We also find no reason to disturb the finding that respondents were illegally terminated. When there is no
showing of clear, valid and legal cause for the termination of employment, the law considers the matter a
case of illegal dismissal and the burden is on the employer to prove that the termination was for a just or
authorized cause. In this case, as found both by the NLRC and the Court of Appeals, petitioner failed to
prove any such cause for the dismissal of respondents.
Doctrine: A seasonal employee is considered a regular employee when the employee has been performing
the job for at least a year, even if the performance is not continuous and merely intermittent, the law deems
repeated and continuing need for its performance as sufficient evidence of the necessity if not
indispensability of that activity to the business. Hence, the employment is considered regular, but only with
respect to such activity and while such activity exists.
Test for determining regular employment: The reasonable connection between the particular activities
performed by the employee vis-à-vis the usual trade or business of the employer. This connection can be
determined by the nature of the work performed in relation to the scheme of the particular business.

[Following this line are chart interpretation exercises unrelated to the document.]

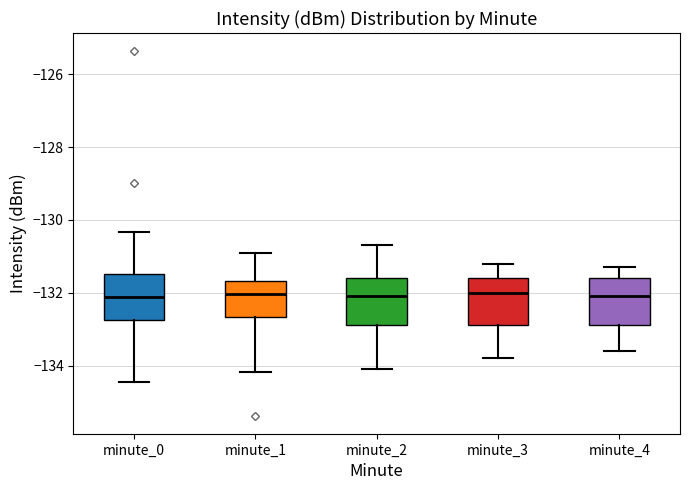

Reading left to right, transcribe this box plot: for each box, give where its median line is, the range the box spans, and where its two whiskers end, as read against the y-axis. The values are not printed on the chart, so give them approximately, as read against the axis.

minute_0: median -132.2, box -132.8 to -131.4, whiskers -134.4 to -130.4
minute_1: median -132.0, box -132.6 to -131.6, whiskers -134.2 to -130.8
minute_2: median -132.0, box -132.8 to -131.6, whiskers -134.0 to -130.6
minute_3: median -132.0, box -132.8 to -131.6, whiskers -133.8 to -131.2
minute_4: median -132.0, box -132.8 to -131.6, whiskers -133.6 to -131.2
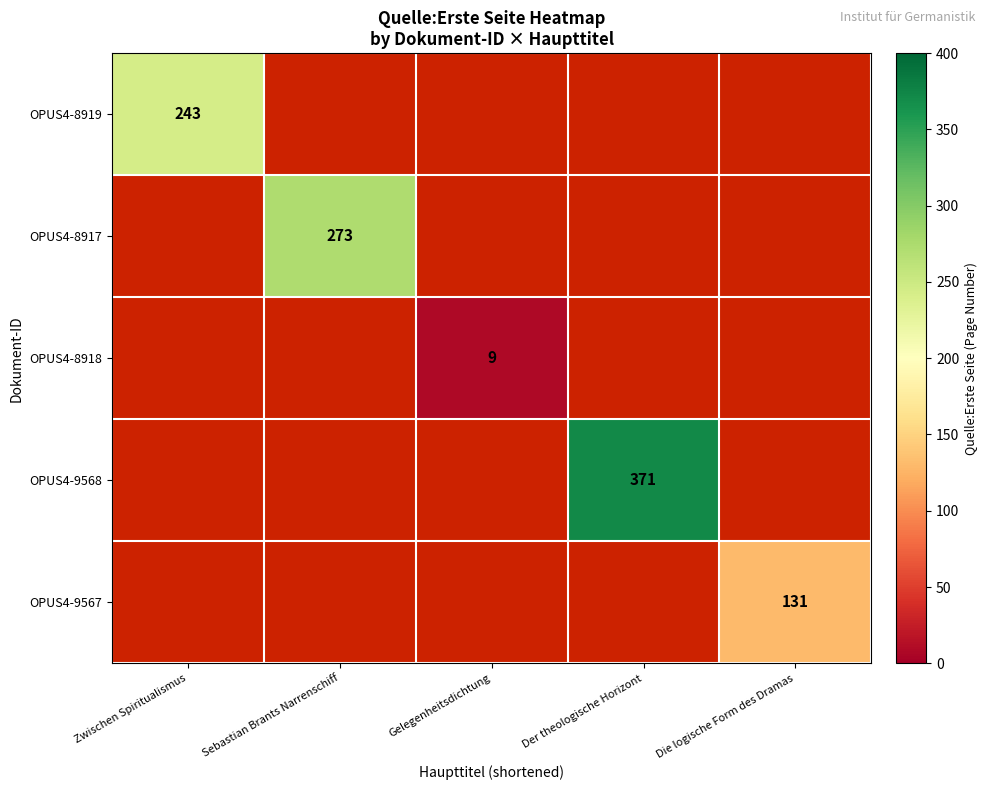

What is the smallest value displayed?

9.0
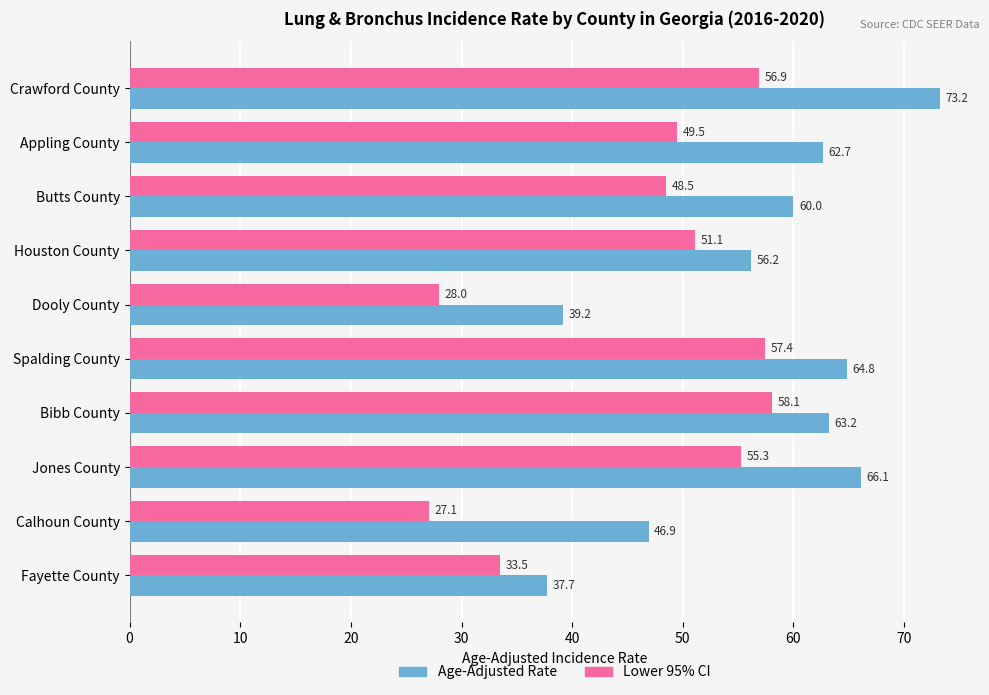

At which label is Age-Adjusted Rate closest to 55?

Houston County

63. Hacienda Bino/Hortencia Starke vs. Cuenca, April 15, 2005
Facts: Hacienda Bino is a 236-hectare sugar plantation located at Negros Occidental, and represented in
this case by Hortencia L. Starke, owner and operator of the said hacienda. The 76 individual respondents
were part of the workforce of Hacienda Bino consisting of 220 workers, performing various works, such as
cultivation, planting of cane points, fertilization, watering, weeding, harvesting, and loading of harvested
sugarcanes to cargo trucks. During the off-milling season, petitioner Starke issued an Order or Notice which
stated, that all Hacienda employees who signed in favor of CARP are expressing their desire to get out of
employment on their own volition. The respondents regarded such notice as a termination of their
employment. As a consequence, they filed a complaint for illegal dismissal. The respondents as
complainants alleged that they are regular and permanent workers of the hacienda and that they were
dismissed without just and lawful cause.
Issue: Whether the respondents are regular or seasonal employees
Ruling: The primary standard for determining regular employment is the reasonable connection between
the particular activity performed by the employee in relation to the usual trade or business of the employer.
There is no doubt that the respondents were performing work necessary and desirable in the usual trade or
business of an employer. Hence, they can properly be classified as regular employees. For respondents to
be excluded from those classified as regular employees, it is not enough that they perform work or services
that are seasonal in nature. They must have been employed only for the duration of one season. While the
records sufficiently show that the respondents’ work in the hacienda was seasonal in nature, there was,
however, no proof that they were hired for the duration of one season only.